** Record excerpts **
* * * *
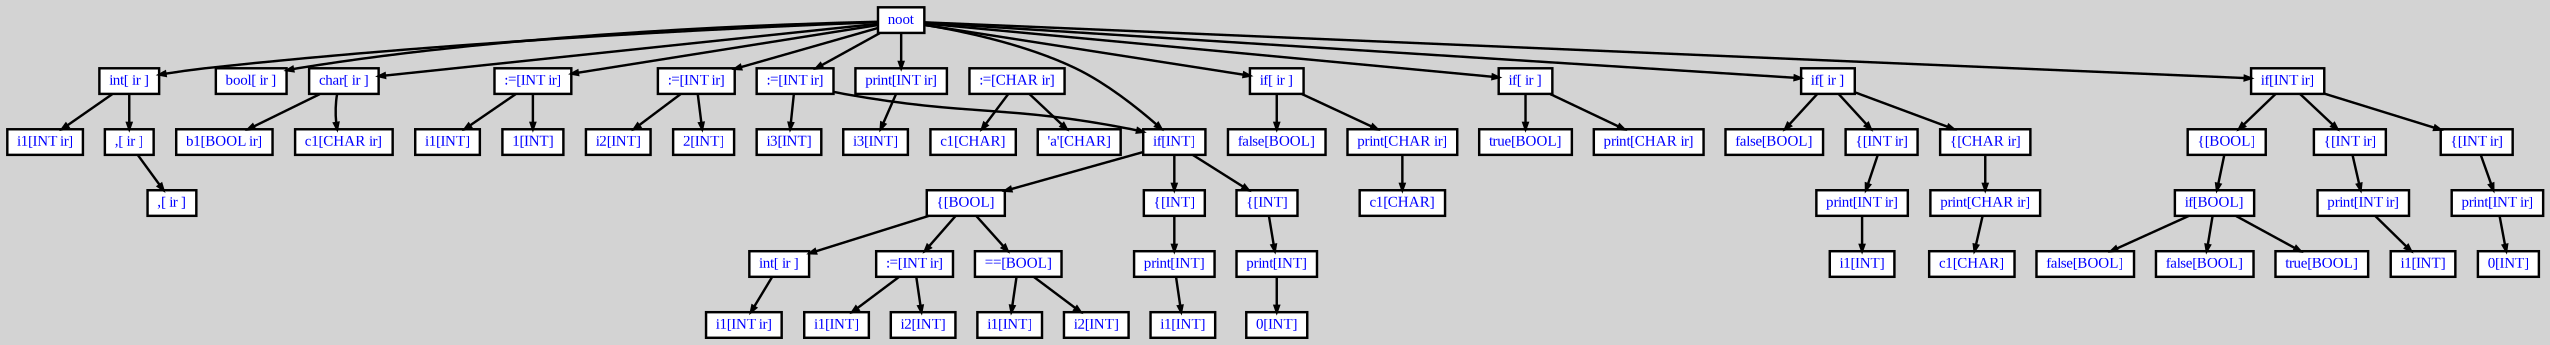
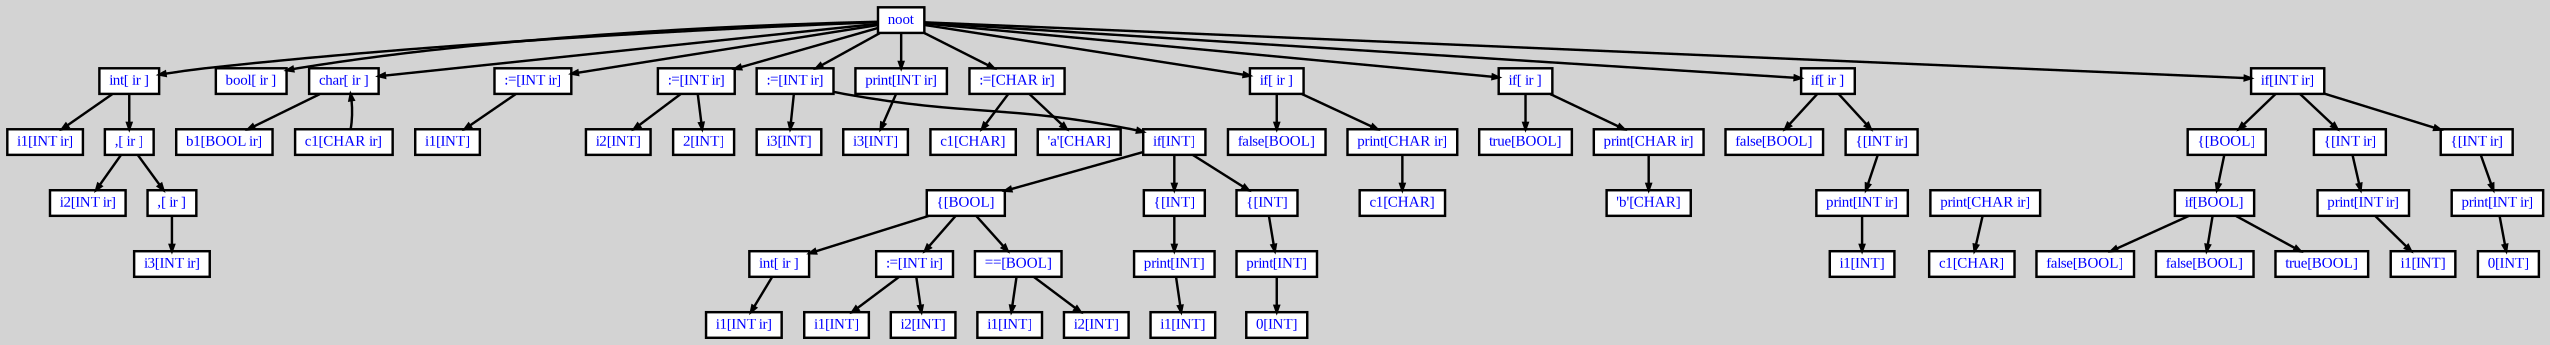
  digraph {
    bgcolor=lightgrey
    fontname="Liberation Serif"
    ordering=out
    ranksep=.4
    node [color=black fillcolor=white fixedsize=false fontcolor=blue fontname="Liberation Serif" fontsize=12 shape=box style="filled, solid, bold"]
    edge [arrowsize=.5 color=black fontname="Liberation Serif" style=bold]
    n1 [height=.25 label=noot width=.25]
    n2 [height=.25 label="int[ ir ]" width=.25]
    n3 [height=.25 label="bool[ ir ]" width=.25]
    n4 [height=.25 label="char[ ir ]" width=.25]
    n5 [height=.25 label=":=[INT ir]" width=.25]
    n6 [height=.25 label=":=[INT ir]" width=.25]
    n7 [height=.25 label=":=[INT ir]" width=.25]
    n8 [height=.25 label="print[INT ir]" width=.25]
    n9 [height=.25 label=":=[CHAR ir]" width=.25]
    n10 [height=.25 label="if[ ir ]" width=.25]
    n11 [height=.25 label="if[ ir ]" width=.25]
    n12 [height=.25 label="if[ ir ]" width=.25]
    n13 [height=.25 label="if[INT ir]" width=.25]
    n14 [height=.25 label="i1[INT ir]" width=.25]
    n15 [height=.25 label=",[ ir ]" width=.25]
    n16 [height=.25 label="b1[BOOL ir]" width=.25]
    n17 [height=.25 label="c1[CHAR ir]" width=.25]
    n18 [height=.25 label="i1[INT]" width=.25]
-   n19 [height=.25 label="1[INT]" width=.25]
    n20 [height=.25 label="i2[INT]" width=.25]
    n21 [height=.25 label="2[INT]" width=.25]
    n22 [height=.25 label="i3[INT]" width=.25]
    n23 [height=.25 label="if[INT]" width=.25]
    n24 [height=.25 label="i3[INT]" width=.25]
    n25 [height=.25 label="c1[CHAR]" width=.25]
    n26 [height=.25 label="'a'[CHAR]" width=.25]
    n27 [height=.25 label="false[BOOL]" width=.25]
    n28 [height=.25 label="print[CHAR ir]" width=.25]
    n29 [height=.25 label="true[BOOL]" width=.25]
    n30 [height=.25 label="print[CHAR ir]" width=.25]
    n31 [height=.25 label="false[BOOL]" width=.25]
    n32 [height=.25 label="{[INT ir]" width=.25]
-   n33 [height=.25 label="{[CHAR ir]" width=.25]
    n34 [height=.25 label="{[BOOL]" width=.25]
    n35 [height=.25 label="{[INT ir]" width=.25]
    n36 [height=.25 label="{[INT ir]" width=.25]
+   n37 [height=.25 label="i2[INT ir]" width=.25]
    n38 [height=.25 label=",[ ir ]" width=.25]
+   n39 [height=.25 label="i3[INT ir]" width=.25]
    n40 [height=.25 label="{[BOOL]" width=.25]
    n41 [height=.25 label="{[INT]" width=.25]
    n42 [height=.25 label="{[INT]" width=.25]
    n43 [height=.25 label="int[ ir ]" width=.25]
    n44 [height=.25 label=":=[INT ir]" width=.25]
    n45 [height=.25 label="==[BOOL]" width=.25]
    n46 [height=.25 label="print[INT]" width=.25]
    n47 [height=.25 label="print[INT]" width=.25]
    n48 [height=.25 label="i1[INT ir]" width=.25]
    n49 [height=.25 label="i1[INT]" width=.25]
    n50 [height=.25 label="i2[INT]" width=.25]
    n51 [height=.25 label="i1[INT]" width=.25]
    n52 [height=.25 label="i2[INT]" width=.25]
    n53 [height=.25 label="i1[INT]" width=.25]
    n54 [height=.25 label="0[INT]" width=.25]
    n55 [height=.25 label="c1[CHAR]" width=.25]
+   n56 [height=.25 label="'b'[CHAR]" width=.25]
    n57 [height=.25 label="print[INT ir]" width=.25]
    n58 [height=.25 label="print[CHAR ir]" width=.25]
    n59 [height=.25 label="i1[INT]" width=.25]
    n60 [height=.25 label="c1[CHAR]" width=.25]
    n61 [height=.25 label="if[BOOL]" width=.25]
    n62 [height=.25 label="print[INT ir]" width=.25]
    n63 [height=.25 label="print[INT ir]" width=.25]
    n64 [height=.25 label="false[BOOL]" width=.25]
    n65 [height=.25 label="false[BOOL]" width=.25]
    n66 [height=.25 label="true[BOOL]" width=.25]
    n67 [height=.25 label="i1[INT]" width=.25]
    n68 [height=.25 label="0[INT]" width=.25]
    n1 -> n2
    n1 -> n3
    n1 -> n4
    n1 -> n5
    n1 -> n6
    n1 -> n7
    n1 -> n8
-   n1 -> n23
+   n1 -> n9
    n1 -> n10
    n1 -> n11
    n1 -> n12
    n1 -> n13
    n2 -> n14
    n2 -> n15
    n4 -> n16
-   n4 -> n17
+   n17 -> n4
    n5 -> n18
-   n5 -> n19
    n6 -> n20
    n6 -> n21
    n7 -> n22
    n7 -> n23
    n8 -> n24
    n9 -> n25
    n9 -> n26
    n10 -> n27
    n10 -> n28
    n11 -> n29
    n11 -> n30
    n12 -> n31
    n12 -> n32
-   n12 -> n33
    n13 -> n34
    n13 -> n35
    n13 -> n36
+   n15 -> n37
    n15 -> n38
    n23 -> n40
    n23 -> n41
    n23 -> n42
    n28 -> n55
+   n30 -> n56
    n32 -> n57
-   n33 -> n58
    n34 -> n61
    n35 -> n62
    n36 -> n63
+   n38 -> n39
    n40 -> n43
    n40 -> n44
    n40 -> n45
    n41 -> n46
    n42 -> n47
    n43 -> n48
    n44 -> n49
    n44 -> n50
    n45 -> n51
    n45 -> n52
    n46 -> n53
    n47 -> n54
    n57 -> n59
    n58 -> n60
    n61 -> n64
    n61 -> n65
    n61 -> n66
    n62 -> n67
    n63 -> n68
  }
* * * *
** To be done **
Put every line of the listing into a JSON list of strings, one string per line, and skip any blank lines. Leave the pictures out.

** Result **
[
  "  digraph {",
  "    bgcolor=lightgrey",
  "    fontname=\"Liberation Serif\"",
  "    ordering=out",
  "    ranksep=.4",
  "    node [color=black fillcolor=white fixedsize=false fontcolor=blue fontname=\"Liberation Serif\" fontsize=12 shape=box style=\"filled, solid, bold\"]",
  "    edge [arrowsize=.5 color=black fontname=\"Liberation Serif\" style=bold]",
  "    n1 [height=.25 label=noot width=.25]",
  "    n2 [height=.25 label=\"int[ ir ]\" width=.25]",
  "    n3 [height=.25 label=\"bool[ ir ]\" width=.25]",
  "    n4 [height=.25 label=\"char[ ir ]\" width=.25]",
  "    n5 [height=.25 label=\":=[INT ir]\" width=.25]",
  "    n6 [height=.25 label=\":=[INT ir]\" width=.25]",
  "    n7 [height=.25 label=\":=[INT ir]\" width=.25]",
  "    n8 [height=.25 label=\"print[INT ir]\" width=.25]",
  "    n9 [height=.25 label=\":=[CHAR ir]\" width=.25]",
  "    n10 [height=.25 label=\"if[ ir ]\" width=.25]",
  "    n11 [height=.25 label=\"if[ ir ]\" width=.25]",
  "    n12 [height=.25 label=\"if[ ir ]\" width=.25]",
  "    n13 [height=.25 label=\"if[INT ir]\" width=.25]",
  "    n14 [height=.25 label=\"i1[INT ir]\" width=.25]",
  "    n15 [height=.25 label=\",[ ir ]\" width=.25]",
  "    n16 [height=.25 label=\"b1[BOOL ir]\" width=.25]",
  "    n17 [height=.25 label=\"c1[CHAR ir]\" width=.25]",
  "    n18 [height=.25 label=\"i1[INT]\" width=.25]",
  "-   n19 [height=.25 label=\"1[INT]\" width=.25]",
  "    n20 [height=.25 label=\"i2[INT]\" width=.25]",
  "    n21 [height=.25 label=\"2[INT]\" width=.25]",
  "    n22 [height=.25 label=\"i3[INT]\" width=.25]",
  "    n23 [height=.25 label=\"if[INT]\" width=.25]",
  "    n24 [height=.25 label=\"i3[INT]\" width=.25]",
  "    n25 [height=.25 label=\"c1[CHAR]\" width=.25]",
  "    n26 [height=.25 label=\"'a'[CHAR]\" width=.25]",
  "    n27 [height=.25 label=\"false[BOOL]\" width=.25]",
  "    n28 [height=.25 label=\"print[CHAR ir]\" width=.25]",
  "    n29 [height=.25 label=\"true[BOOL]\" width=.25]",
  "    n30 [height=.25 label=\"print[CHAR ir]\" width=.25]",
  "    n31 [height=.25 label=\"false[BOOL]\" width=.25]",
  "    n32 [height=.25 label=\"{[INT ir]\" width=.25]",
  "-   n33 [height=.25 label=\"{[CHAR ir]\" width=.25]",
  "    n34 [height=.25 label=\"{[BOOL]\" width=.25]",
  "    n35 [height=.25 label=\"{[INT ir]\" width=.25]",
  "    n36 [height=.25 label=\"{[INT ir]\" width=.25]",
  "+   n37 [height=.25 label=\"i2[INT ir]\" width=.25]",
  "    n38 [height=.25 label=\",[ ir ]\" width=.25]",
  "+   n39 [height=.25 label=\"i3[INT ir]\" width=.25]",
  "    n40 [height=.25 label=\"{[BOOL]\" width=.25]",
  "    n41 [height=.25 label=\"{[INT]\" width=.25]",
  "    n42 [height=.25 label=\"{[INT]\" width=.25]",
  "    n43 [height=.25 label=\"int[ ir ]\" width=.25]",
  "    n44 [height=.25 label=\":=[INT ir]\" width=.25]",
  "    n45 [height=.25 label=\"==[BOOL]\" width=.25]",
  "    n46 [height=.25 label=\"print[INT]\" width=.25]",
  "    n47 [height=.25 label=\"print[INT]\" width=.25]",
  "    n48 [height=.25 label=\"i1[INT ir]\" width=.25]",
  "    n49 [height=.25 label=\"i1[INT]\" width=.25]",
  "    n50 [height=.25 label=\"i2[INT]\" width=.25]",
  "    n51 [height=.25 label=\"i1[INT]\" width=.25]",
  "    n52 [height=.25 label=\"i2[INT]\" width=.25]",
  "    n53 [height=.25 label=\"i1[INT]\" width=.25]",
  "    n54 [height=.25 label=\"0[INT]\" width=.25]",
  "    n55 [height=.25 label=\"c1[CHAR]\" width=.25]",
  "+   n56 [height=.25 label=\"'b'[CHAR]\" width=.25]",
  "    n57 [height=.25 label=\"print[INT ir]\" width=.25]",
  "    n58 [height=.25 label=\"print[CHAR ir]\" width=.25]",
  "    n59 [height=.25 label=\"i1[INT]\" width=.25]",
  "    n60 [height=.25 label=\"c1[CHAR]\" width=.25]",
  "    n61 [height=.25 label=\"if[BOOL]\" width=.25]",
  "    n62 [height=.25 label=\"print[INT ir]\" width=.25]",
  "    n63 [height=.25 label=\"print[INT ir]\" width=.25]",
  "    n64 [height=.25 label=\"false[BOOL]\" width=.25]",
  "    n65 [height=.25 label=\"false[BOOL]\" width=.25]",
  "    n66 [height=.25 label=\"true[BOOL]\" width=.25]",
  "    n67 [height=.25 label=\"i1[INT]\" width=.25]",
  "    n68 [height=.25 label=\"0[INT]\" width=.25]",
  "    n1 -> n2",
  "    n1 -> n3",
  "    n1 -> n4",
  "    n1 -> n5",
  "    n1 -> n6",
  "    n1 -> n7",
  "    n1 -> n8",
  "-   n1 -> n23",
  "+   n1 -> n9",
  "    n1 -> n10",
  "    n1 -> n11",
  "    n1 -> n12",
  "    n1 -> n13",
  "    n2 -> n14",
  "    n2 -> n15",
  "    n4 -> n16",
  "-   n4 -> n17",
  "+   n17 -> n4",
  "    n5 -> n18",
  "-   n5 -> n19",
  "    n6 -> n20",
  "    n6 -> n21",
  "    n7 -> n22",
  "    n7 -> n23",
  "    n8 -> n24",
  "    n9 -> n25",
  "    n9 -> n26",
  "    n10 -> n27",
  "    n10 -> n28",
  "    n11 -> n29",
  "    n11 -> n30",
  "    n12 -> n31",
  "    n12 -> n32",
  "-   n12 -> n33",
  "    n13 -> n34",
  "    n13 -> n35",
  "    n13 -> n36",
  "+   n15 -> n37",
  "    n15 -> n38",
  "    n23 -> n40",
  "    n23 -> n41",
  "    n23 -> n42",
  "    n28 -> n55",
  "+   n30 -> n56",
  "    n32 -> n57",
  "-   n33 -> n58",
  "    n34 -> n61",
  "    n35 -> n62",
  "    n36 -> n63",
  "+   n38 -> n39",
  "    n40 -> n43",
  "    n40 -> n44",
  "    n40 -> n45",
  "    n41 -> n46",
  "    n42 -> n47",
  "    n43 -> n48",
  "    n44 -> n49",
  "    n44 -> n50",
  "    n45 -> n51",
  "    n45 -> n52",
  "    n46 -> n53",
  "    n47 -> n54",
  "    n57 -> n59",
  "    n58 -> n60",
  "    n61 -> n64",
  "    n61 -> n65",
  "    n61 -> n66",
  "    n62 -> n67",
  "    n63 -> n68",
  "  }"
]